With an underperforming and struggling economy, a lot of businesses and companies are facing massive losses or even bankruptcy. In effect, the unemployment rate has further increased where more people are living below the normal financial income. Having lost their source of living, consumers are faced with a difficult task of paying huge monthly bills without having enough money. With mind-boggling interest rates among credit cards, users are struggling to pay their monthly credit bills. More people are being lured to the deadly trap of debt.
IVA or Individual Voluntary Arrangement is one way of solving debt problems. A legal contract is made with a scope covering the debtor and all the creditors. With the guidance and assistance of an Insolvency Practitioner, your debt can be reduced on a significant amount where you are able to pay back your creditors. This is a perfect way to give back the financial capacity of the debtor to clear his/her debts.
The process of IVA is a bit complicated though. You first need to seek for a professional Insolvency Practitioner to act as your guide during the insolvency process.
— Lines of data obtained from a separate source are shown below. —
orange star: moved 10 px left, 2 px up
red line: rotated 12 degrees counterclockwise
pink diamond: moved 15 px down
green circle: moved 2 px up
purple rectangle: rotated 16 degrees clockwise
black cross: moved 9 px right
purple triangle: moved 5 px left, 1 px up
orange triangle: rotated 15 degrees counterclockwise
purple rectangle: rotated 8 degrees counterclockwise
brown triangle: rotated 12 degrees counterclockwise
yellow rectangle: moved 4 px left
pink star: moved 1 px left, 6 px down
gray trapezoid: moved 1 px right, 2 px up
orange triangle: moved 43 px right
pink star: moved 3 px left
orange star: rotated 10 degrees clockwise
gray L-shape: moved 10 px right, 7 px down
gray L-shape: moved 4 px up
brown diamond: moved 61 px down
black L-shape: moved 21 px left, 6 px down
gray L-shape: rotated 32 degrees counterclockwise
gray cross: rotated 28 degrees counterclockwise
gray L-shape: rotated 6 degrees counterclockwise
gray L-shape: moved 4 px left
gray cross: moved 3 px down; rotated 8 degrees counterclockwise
The professional will negotiate terms with the creditor and offer a final proposal. You must take note that a proposal has a 50/50 chance to be accepted. 75% of the creditors should agree on the proposal before it gets accepted and implemented. Eventually, with a lower amount of debt and more manageable terms, a debtor can gain back his/her capacity to clear the debt.
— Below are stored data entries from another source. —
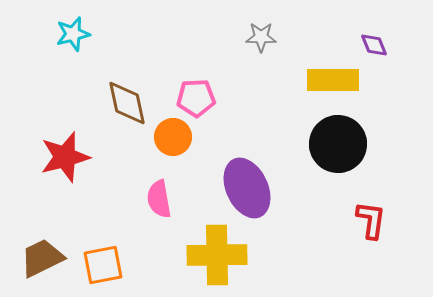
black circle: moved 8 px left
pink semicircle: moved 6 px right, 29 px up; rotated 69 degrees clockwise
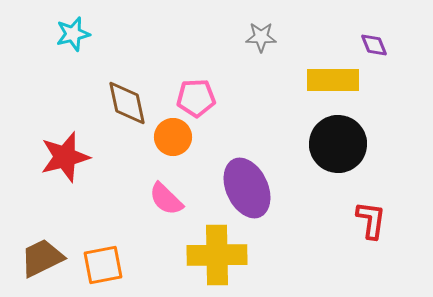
pink semicircle: moved 7 px right; rotated 36 degrees counterclockwise
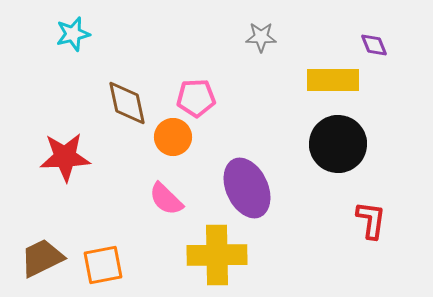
red star: rotated 12 degrees clockwise
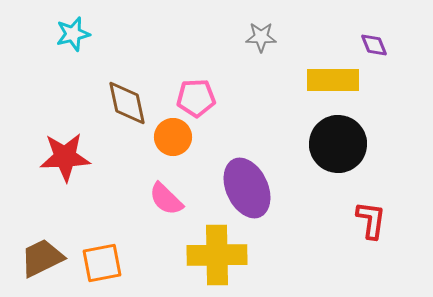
orange square: moved 1 px left, 2 px up
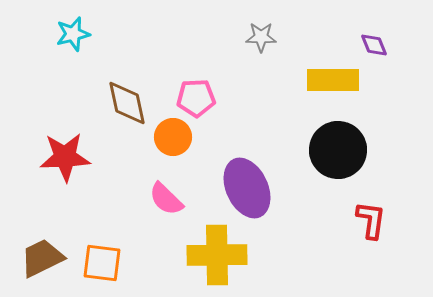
black circle: moved 6 px down
orange square: rotated 18 degrees clockwise
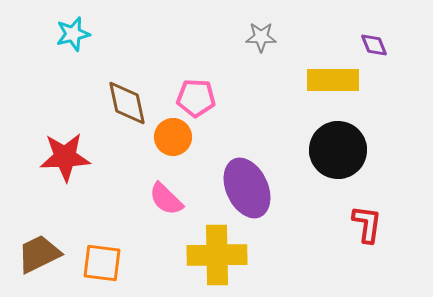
pink pentagon: rotated 6 degrees clockwise
red L-shape: moved 4 px left, 4 px down
brown trapezoid: moved 3 px left, 4 px up
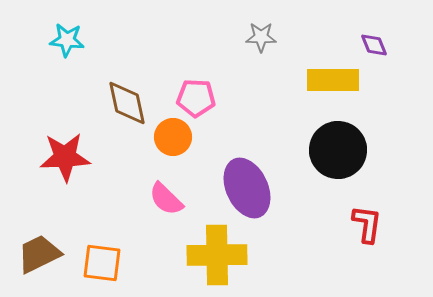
cyan star: moved 6 px left, 6 px down; rotated 20 degrees clockwise
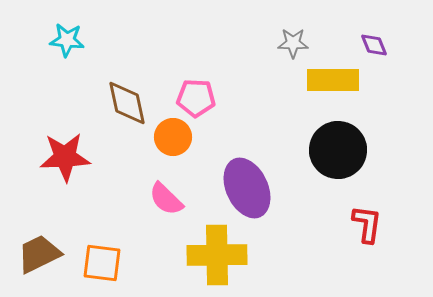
gray star: moved 32 px right, 6 px down
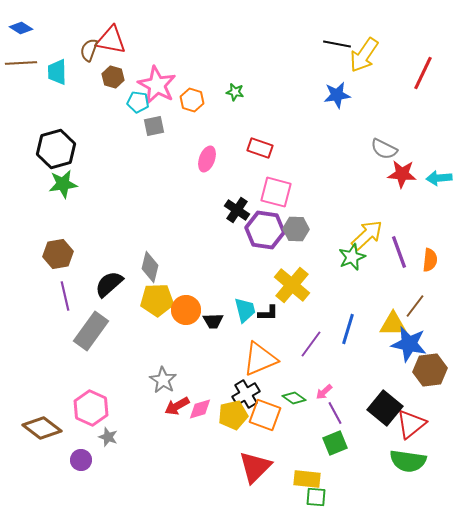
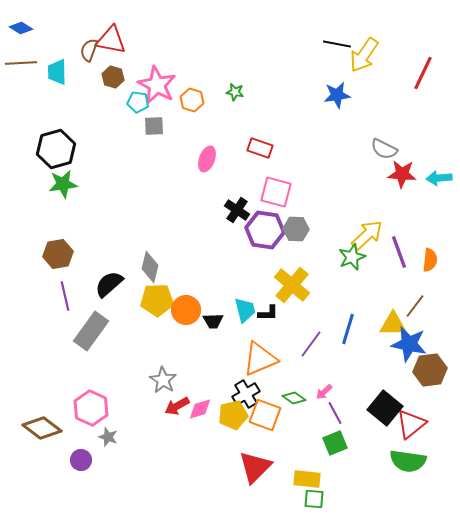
gray square at (154, 126): rotated 10 degrees clockwise
green square at (316, 497): moved 2 px left, 2 px down
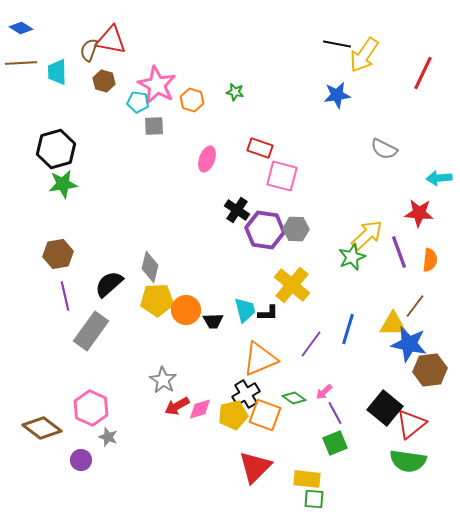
brown hexagon at (113, 77): moved 9 px left, 4 px down
red star at (402, 174): moved 17 px right, 39 px down
pink square at (276, 192): moved 6 px right, 16 px up
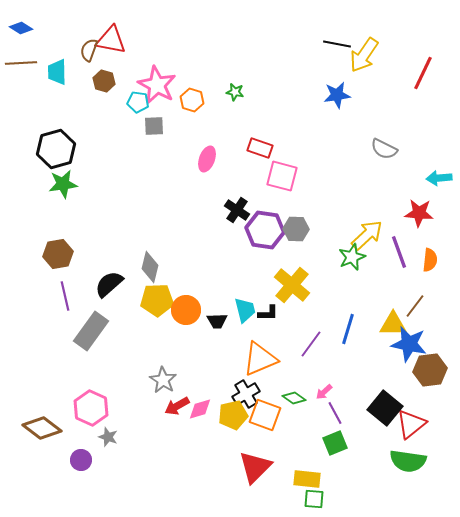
black trapezoid at (213, 321): moved 4 px right
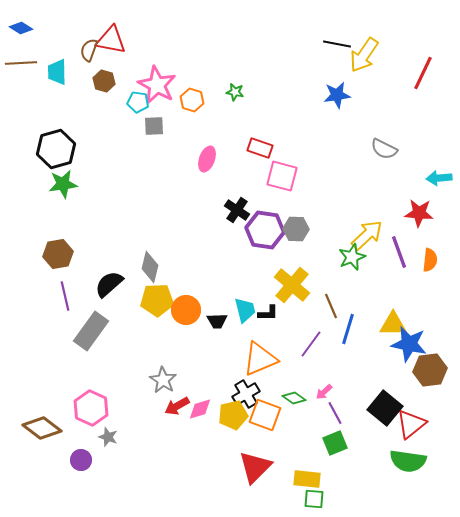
brown line at (415, 306): moved 84 px left; rotated 60 degrees counterclockwise
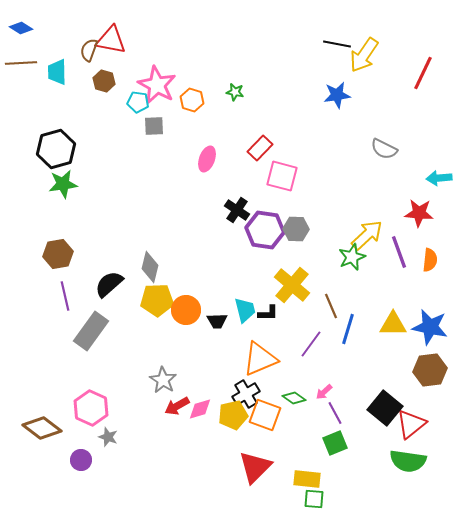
red rectangle at (260, 148): rotated 65 degrees counterclockwise
blue star at (409, 344): moved 21 px right, 17 px up
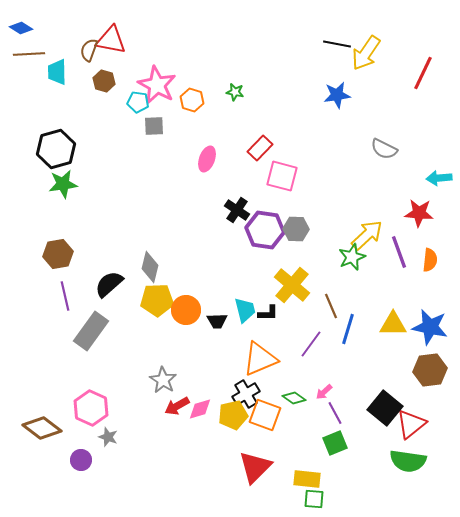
yellow arrow at (364, 55): moved 2 px right, 2 px up
brown line at (21, 63): moved 8 px right, 9 px up
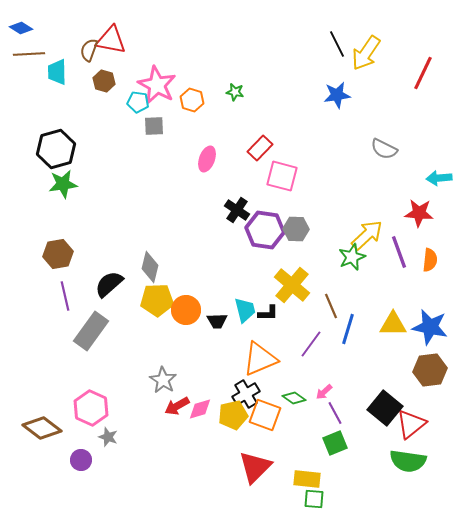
black line at (337, 44): rotated 52 degrees clockwise
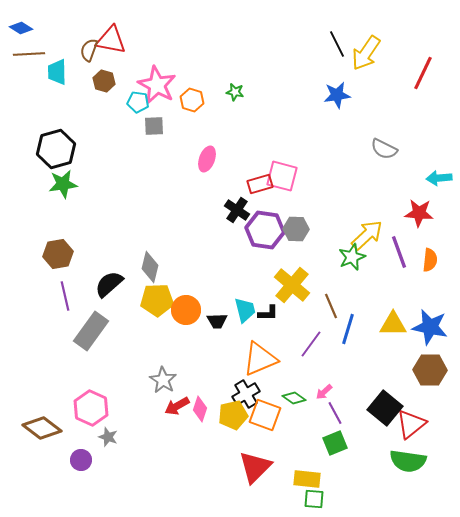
red rectangle at (260, 148): moved 36 px down; rotated 30 degrees clockwise
brown hexagon at (430, 370): rotated 8 degrees clockwise
pink diamond at (200, 409): rotated 55 degrees counterclockwise
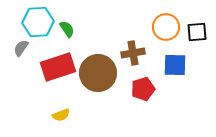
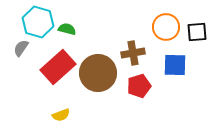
cyan hexagon: rotated 20 degrees clockwise
green semicircle: rotated 42 degrees counterclockwise
red rectangle: rotated 24 degrees counterclockwise
red pentagon: moved 4 px left, 3 px up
Individual voluntary arrangement is also considered a useful alternative to declaring bankruptcy. Whichever method a debtor will choose, both of them will have positive and negative effective depending on various circumstances. One very helpful advantage of IVA is that a debtor’s house property can be protected and included on the proposal. Also, creditors don’t have any choice but to abide with the approved proposal as it is a legally-binding one
Because of the very big favor an IVA program can bring you, you should always strive hard to pay your required monthly bills. The least likable situation is when a debtor does not pay back his/her dues ignoring his/her responsibilities. The adjusted amount of debt is rightfully created in accordance with the capacity of the debtor to clear his/her debt. There is no reason at all for a debtor to skip this repayment. After much work with paperworks and conversations with professionals, you are then assured of a better and effective debt management plan that will pave the way for a more productive future.